The “table” amounts prescribed by the Guidelines are for the most part determined entirely on the income of the paying parent. Income determination is therefore a central issue in determining the amount of child support payable. In some circumstances, income determination is as straight forward as reviewing paystubs and income tax returns. However in cases where a paying parent is self-employed, that parent’s income tax return may not sufficiently disclose their “income” for the purpose of fixing a child support order.
The Guidelines expand the disclosure required of self-employed people to include items such as wages paid to a “non-arm’s length person” and certain “perks” available through the business. For example, in Ghosn. v. Ghosn, a decision of our Supreme Court (Family Division) argued by lawyers at our firm, the husband claimed that his income for support purposes was $60,704.00. At the conclusion of the trial the justice had determined that his true income for support purposes was an amount of $294,000. Since the court’s finding the correct level of income is crucial for the determination of child support, the impact on the support payments ordered can be dramatic.
At Singleton Family Law, our lawyers will work with you to determine what financial disclosure is required in your situation and assist in ensuring that all disclosure requirements are met.
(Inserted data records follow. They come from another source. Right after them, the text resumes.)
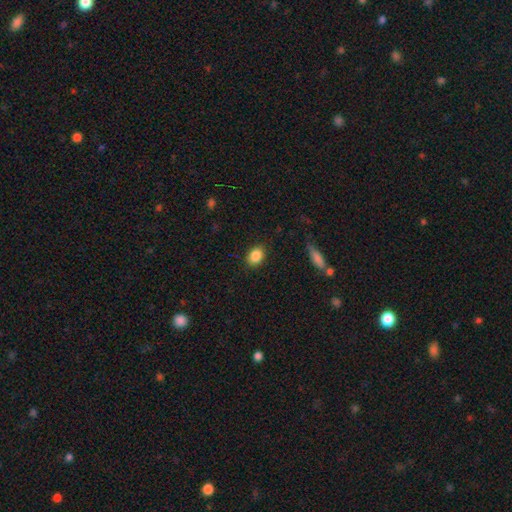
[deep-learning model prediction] Smooth or featured? smooth (87%)
How rounded? in between (68%)
Merging? none (87%)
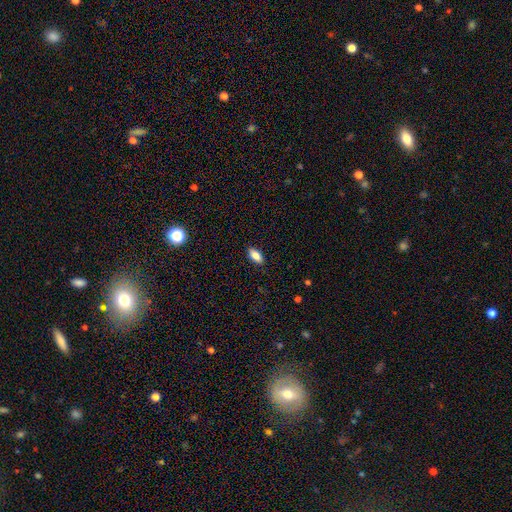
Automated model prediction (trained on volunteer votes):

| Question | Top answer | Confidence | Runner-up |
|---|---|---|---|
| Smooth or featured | smooth | 85% | star or artifact (8%) |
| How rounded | in between | 89% | cigar-shaped (8%) |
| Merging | none | 88% | minor disturbance (9%) |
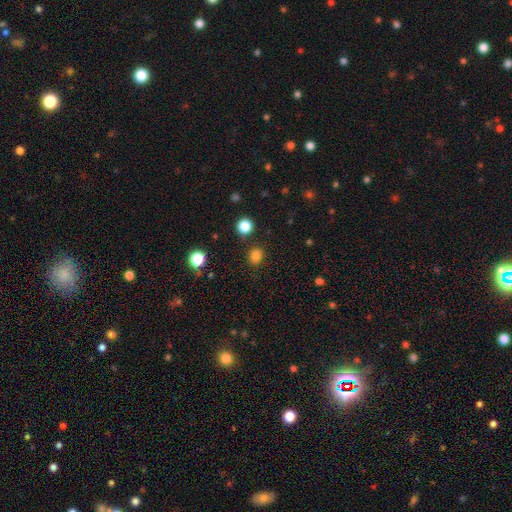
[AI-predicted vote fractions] Smooth or featured: smooth — 82% (star or artifact — 14%)
How rounded: round — 76% (in between — 23%)
Merging: none — 88% (minor disturbance — 7%)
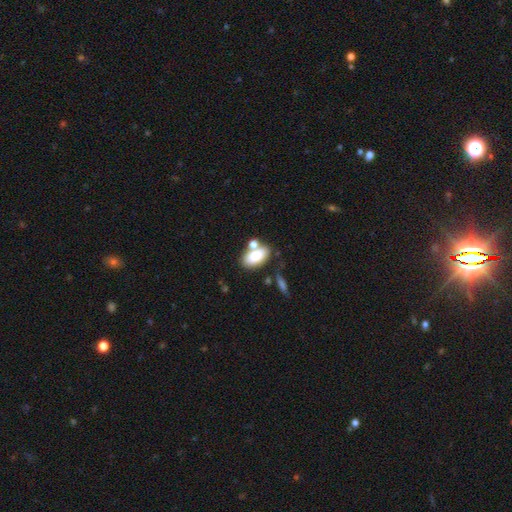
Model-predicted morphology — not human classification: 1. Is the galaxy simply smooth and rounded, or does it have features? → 78% smooth, 14% featured or disk, 8% star or artifact.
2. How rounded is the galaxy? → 90% in between, 7% round, 3% cigar-shaped.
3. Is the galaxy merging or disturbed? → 56% none, 27% merger, 13% minor disturbance, 5% major disturbance.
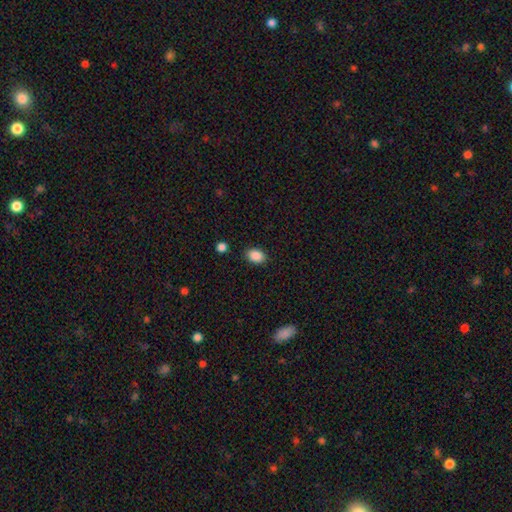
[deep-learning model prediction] Smooth or featured?
  - smooth: 88% *
  - star or artifact: 8%
  - featured or disk: 3%
How rounded?
  - in between: 76% *
  - round: 23%
  - cigar-shaped: 1%
Merging?
  - none: 86% *
  - minor disturbance: 10%
  - major disturbance: 3%
  - merger: 2%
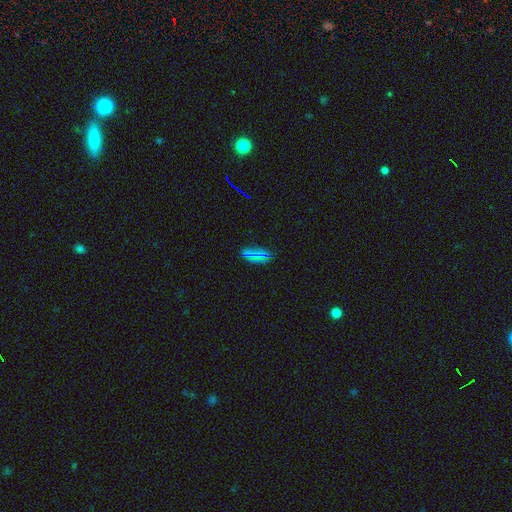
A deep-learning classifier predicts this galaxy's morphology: Smooth or featured? Predicted: smooth (p=0.64). How rounded? Predicted: in between (p=0.88). Merging? Predicted: none (p=0.80).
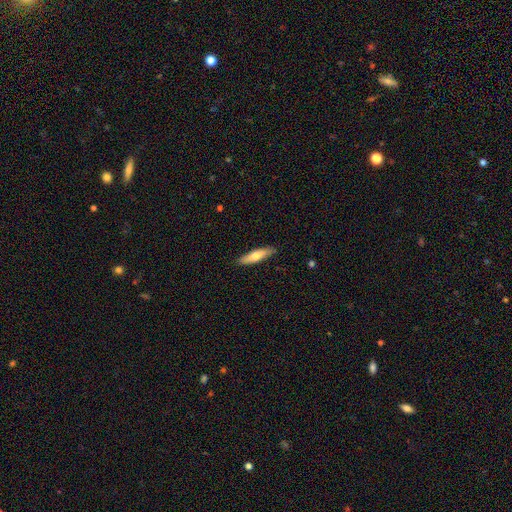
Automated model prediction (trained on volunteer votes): This is likely a smooth galaxy (64%). How rounded: likely cigar-shaped (70%). Merging: clearly none (88%).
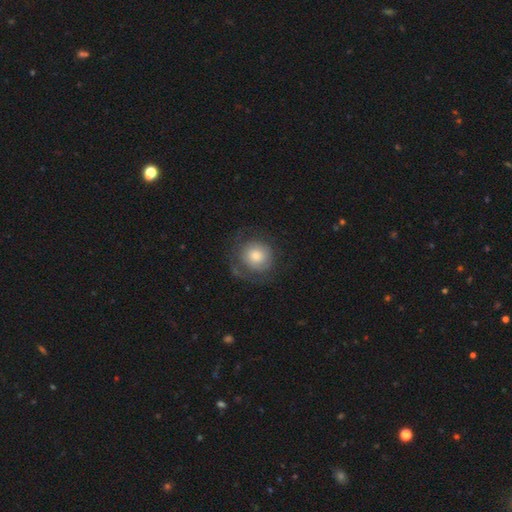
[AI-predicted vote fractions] The model was most divided on "smooth or featured": smooth: 55%, featured or disk: 36%, star or artifact: 9%. More confident: how rounded — round (90%); merging — none (65%).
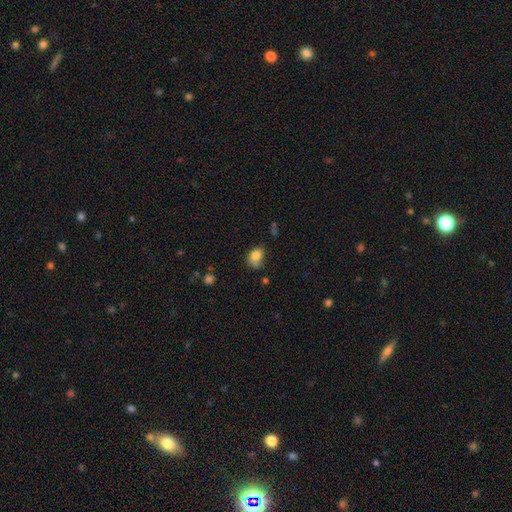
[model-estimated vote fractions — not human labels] The model was most divided on "merging": none: 45%, minor disturbance: 35%, major disturbance: 15%, merger: 6%. More confident: smooth or featured — smooth (80%); how rounded — in between (66%).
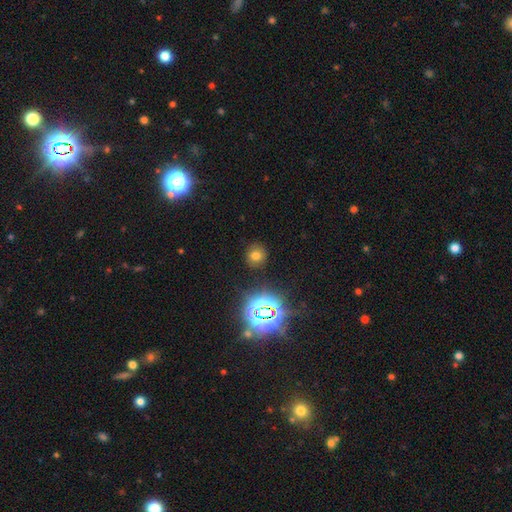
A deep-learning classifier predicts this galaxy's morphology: A smooth galaxy with no disk features (65%) that is round (86%). Merging: none (85%).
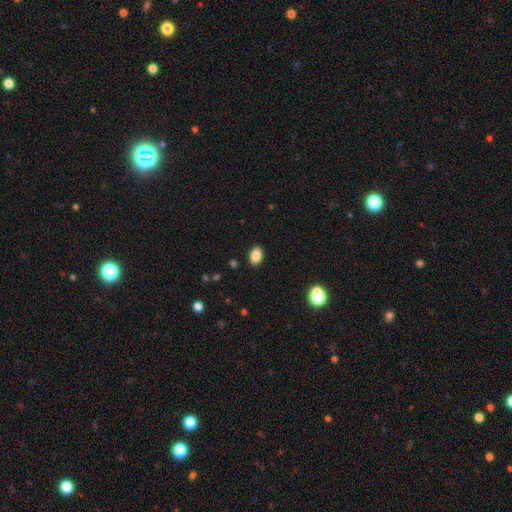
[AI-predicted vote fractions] A smooth galaxy with no disk features (86%) that is in between round and cigar-shaped (85%). Merging: none (89%).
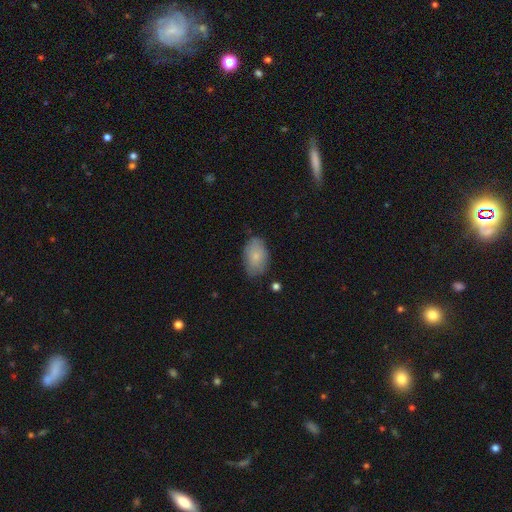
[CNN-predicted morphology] smooth 79%, featured or disk 15%, star or artifact 6%. Down the decision tree: how rounded — in between (90%); merging — none (75%).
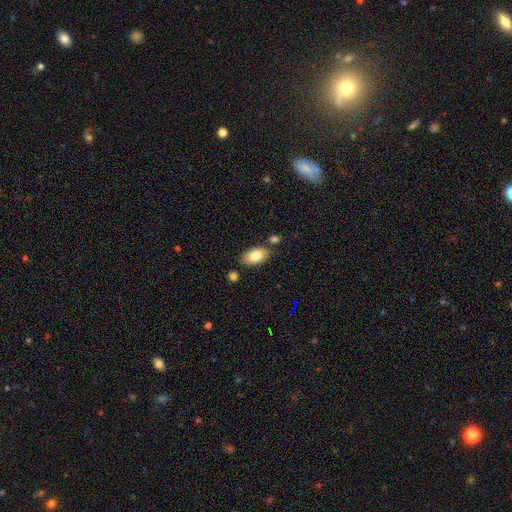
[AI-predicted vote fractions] smooth-or-featured: smooth: 82% | featured or disk: 11% | star or artifact: 7%
  how-rounded: in between: 94% | round: 4% | cigar-shaped: 2%
  merging: none: 78% | minor disturbance: 12% | merger: 7% | major disturbance: 3%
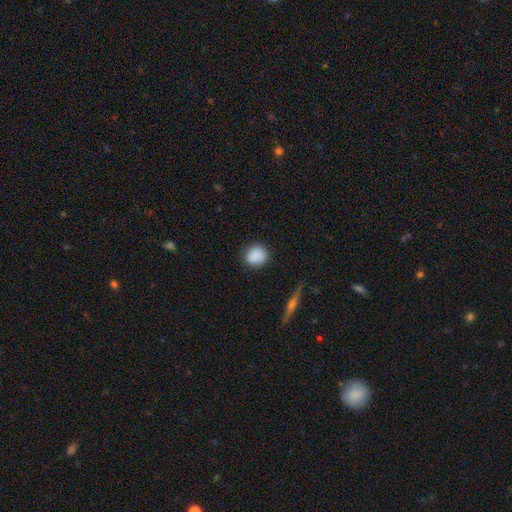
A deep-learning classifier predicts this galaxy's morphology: smooth 88%, star or artifact 8%, featured or disk 4%. Down the decision tree: how rounded — round (77%); merging — none (84%).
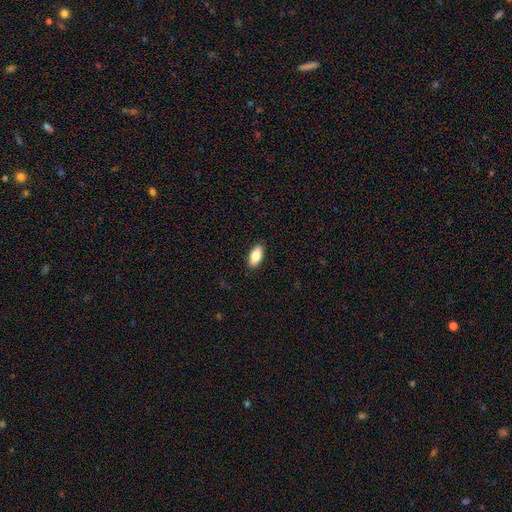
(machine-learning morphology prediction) Q: Smooth or featured?
A: smooth (84%); runner-up: featured or disk (10%)
Q: How rounded?
A: in between (89%); runner-up: cigar-shaped (9%)
Q: Merging?
A: none (89%); runner-up: minor disturbance (8%)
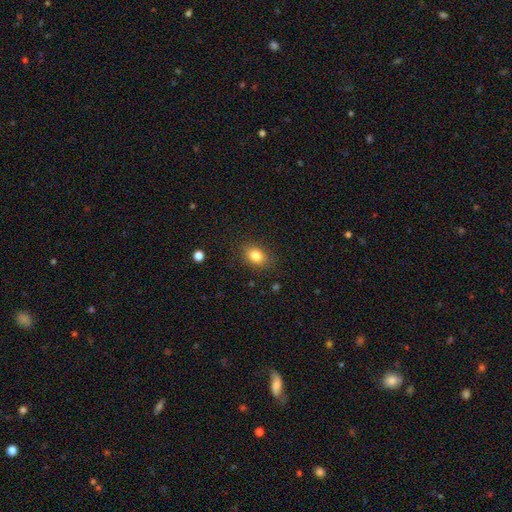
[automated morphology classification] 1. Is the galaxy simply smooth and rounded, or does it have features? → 82% smooth, 10% star or artifact, 8% featured or disk.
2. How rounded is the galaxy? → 71% in between, 27% round, 1% cigar-shaped.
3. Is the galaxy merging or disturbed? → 85% none, 11% minor disturbance, 3% major disturbance, 1% merger.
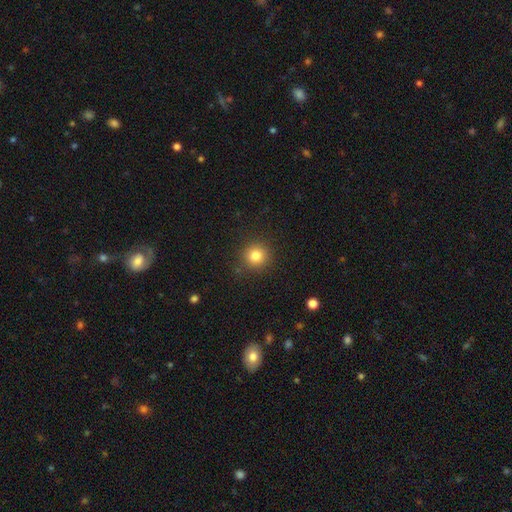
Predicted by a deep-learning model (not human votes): Morphology: type=smooth (82%); roundness=round (93%); merging=none (89%).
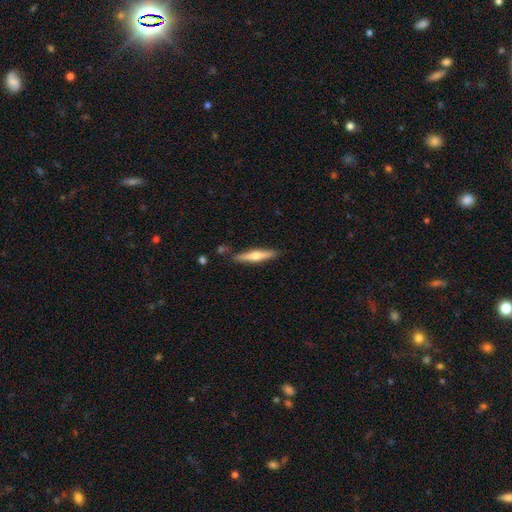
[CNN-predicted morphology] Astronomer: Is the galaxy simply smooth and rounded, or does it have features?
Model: featured or disk — 54% (runner-up: smooth, 40%).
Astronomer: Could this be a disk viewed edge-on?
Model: yes — 96%.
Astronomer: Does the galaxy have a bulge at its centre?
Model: rounded — 88%.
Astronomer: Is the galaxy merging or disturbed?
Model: none — 84%.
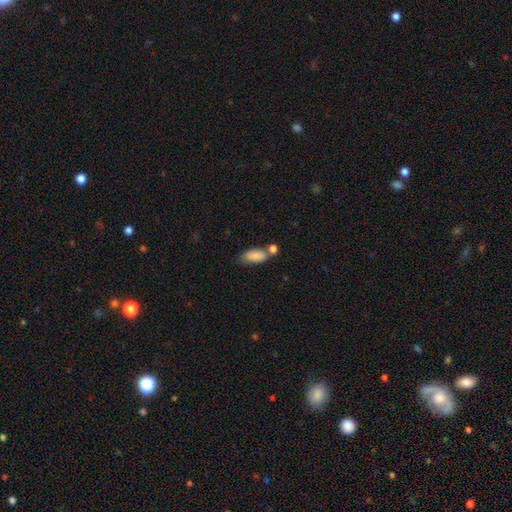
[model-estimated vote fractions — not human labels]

In addition to the child support amounts which are set out in the Guidelines, a parent may be required to pay additional amounts for their children’s childcare expenses, health, dental, educational, or extracurricular expenses. In most cases the amount of additional support that will be required is divided proportionately between the parties depending on their incomes. For example, if one parent has an income of $75,000.00 and the other parent has an income of $25,000.00, then the expenses are divided between the parties 75%/25%.
This being said, the requirement to pay for these expenses is not automatic and requires a detailed look at the family’s financial situation, both currently, as well as when they were living as a family unit. For instance, if extremely expensive extracurricular activities like horseback riding or hockey are not expenses that the family could have afforded or would have incurred while the family was together; there is an argument that they are not expenses the family can afford now. A court may also determine that once amounts that are already being paid for child support and spousal support are taken into consideration there is simply not enough money left over to order that these expenses be shared as well.
An experienced family law lawyer can help you work through these expenses and evaluate your particular situation to determine if you are obligated to pay or entitled to receive support for these expenses.
Parents are often shocked to hear that they can be obligated to pay for their children’s university expenses. Like other special expenses, university expenses are usually shared between the parents proportionately based on their incomes. Also, there is no automatic obligation to pay these expenses. An order for these expenses would involve an analysis of the family’s financial situation, both currently and while they were together. This will always be a case by case exercise and it is often difficult to assess whether a Court will order that these expenses be paid.
Child support under the Divorce Act is generally payable as long as the child remains a “child of the marriage” which generally means until that child reaches the age of majority. However, if a child continues with their education beyond secondary school, or otherwise remains dependent due to illness or disability, the court has the ability to order that child support continue.
Generally the support obligation will be extended until the child completes a first post-secondary degree or diploma. Sometimes this analysis is not straight forward, for example in circumstances where the child takes time off to work or to travel etc. In these situations, it is less likely that the court would be prepared to order that child support continue, however, they may still be ordered if the child has plans to continue their education at a later date.